* **ASSIGNMENT**: Please copy the items below word for word, from the first line through the line containing "Rank the categories", including that line.

* **INPUT**:
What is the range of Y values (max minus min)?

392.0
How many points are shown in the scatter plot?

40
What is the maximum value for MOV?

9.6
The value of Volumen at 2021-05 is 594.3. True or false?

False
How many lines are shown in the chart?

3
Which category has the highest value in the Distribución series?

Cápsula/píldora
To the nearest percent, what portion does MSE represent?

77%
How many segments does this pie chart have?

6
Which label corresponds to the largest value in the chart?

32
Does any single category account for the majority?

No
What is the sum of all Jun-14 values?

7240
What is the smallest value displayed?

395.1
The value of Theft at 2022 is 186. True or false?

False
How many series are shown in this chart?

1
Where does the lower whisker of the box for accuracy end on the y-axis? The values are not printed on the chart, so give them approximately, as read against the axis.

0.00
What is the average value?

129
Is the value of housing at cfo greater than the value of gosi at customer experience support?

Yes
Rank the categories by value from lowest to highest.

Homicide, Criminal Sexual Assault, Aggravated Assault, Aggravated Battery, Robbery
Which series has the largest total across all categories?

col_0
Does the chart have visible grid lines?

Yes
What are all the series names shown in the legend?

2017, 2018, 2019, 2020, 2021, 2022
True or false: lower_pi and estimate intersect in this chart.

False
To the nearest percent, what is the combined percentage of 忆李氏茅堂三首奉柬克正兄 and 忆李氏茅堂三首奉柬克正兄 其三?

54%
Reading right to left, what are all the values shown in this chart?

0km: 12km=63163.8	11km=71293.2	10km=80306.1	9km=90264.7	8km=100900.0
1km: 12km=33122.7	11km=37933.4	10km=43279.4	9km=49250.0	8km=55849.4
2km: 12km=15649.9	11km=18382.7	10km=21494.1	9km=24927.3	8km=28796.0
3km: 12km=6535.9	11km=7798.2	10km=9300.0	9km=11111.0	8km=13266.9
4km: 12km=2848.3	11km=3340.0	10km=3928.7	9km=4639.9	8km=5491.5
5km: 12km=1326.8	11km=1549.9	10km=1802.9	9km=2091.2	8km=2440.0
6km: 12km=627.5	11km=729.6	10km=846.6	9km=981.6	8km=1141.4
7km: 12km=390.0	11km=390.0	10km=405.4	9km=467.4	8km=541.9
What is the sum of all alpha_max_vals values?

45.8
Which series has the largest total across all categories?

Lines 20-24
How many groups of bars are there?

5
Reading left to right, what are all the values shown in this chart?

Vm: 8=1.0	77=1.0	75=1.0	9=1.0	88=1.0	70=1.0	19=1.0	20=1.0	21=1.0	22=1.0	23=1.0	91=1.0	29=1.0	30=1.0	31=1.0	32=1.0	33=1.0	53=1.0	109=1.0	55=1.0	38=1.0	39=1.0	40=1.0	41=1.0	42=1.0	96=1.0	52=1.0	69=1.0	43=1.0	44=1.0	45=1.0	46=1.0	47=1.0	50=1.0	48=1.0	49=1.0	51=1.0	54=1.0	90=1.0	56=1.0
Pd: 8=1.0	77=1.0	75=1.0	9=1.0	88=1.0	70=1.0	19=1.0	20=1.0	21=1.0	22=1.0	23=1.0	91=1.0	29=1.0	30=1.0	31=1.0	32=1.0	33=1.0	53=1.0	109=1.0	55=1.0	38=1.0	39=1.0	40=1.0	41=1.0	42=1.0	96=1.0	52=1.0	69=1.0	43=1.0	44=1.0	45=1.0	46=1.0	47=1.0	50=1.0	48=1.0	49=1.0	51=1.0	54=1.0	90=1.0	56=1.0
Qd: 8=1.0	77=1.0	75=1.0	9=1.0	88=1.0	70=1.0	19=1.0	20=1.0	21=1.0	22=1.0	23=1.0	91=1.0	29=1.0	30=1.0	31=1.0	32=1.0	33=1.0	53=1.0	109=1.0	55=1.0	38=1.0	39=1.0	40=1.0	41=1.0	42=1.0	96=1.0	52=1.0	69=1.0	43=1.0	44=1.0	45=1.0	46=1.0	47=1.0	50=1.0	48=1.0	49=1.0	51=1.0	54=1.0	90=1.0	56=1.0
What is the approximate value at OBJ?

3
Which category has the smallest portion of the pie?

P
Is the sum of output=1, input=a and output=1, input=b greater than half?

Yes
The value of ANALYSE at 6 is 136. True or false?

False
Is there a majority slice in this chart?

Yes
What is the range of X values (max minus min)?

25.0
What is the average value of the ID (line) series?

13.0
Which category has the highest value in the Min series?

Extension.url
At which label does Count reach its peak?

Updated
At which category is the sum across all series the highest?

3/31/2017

* **TASK OUTPUT**:
What is the range of Y values (max minus min)?

392.0
How many points are shown in the scatter plot?

40
What is the maximum value for MOV?

9.6
The value of Volumen at 2021-05 is 594.3. True or false?

False
How many lines are shown in the chart?

3
Which category has the highest value in the Distribución series?

Cápsula/píldora
To the nearest percent, what portion does MSE represent?

77%
How many segments does this pie chart have?

6
Which label corresponds to the largest value in the chart?

32
Does any single category account for the majority?

No
What is the sum of all Jun-14 values?

7240
What is the smallest value displayed?

395.1
The value of Theft at 2022 is 186. True or false?

False
How many series are shown in this chart?

1
Where does the lower whisker of the box for accuracy end on the y-axis? The values are not printed on the chart, so give them approximately, as read against the axis.

0.00
What is the average value?

129
Is the value of housing at cfo greater than the value of gosi at customer experience support?

Yes
Rank the categories by value from lowest to highest.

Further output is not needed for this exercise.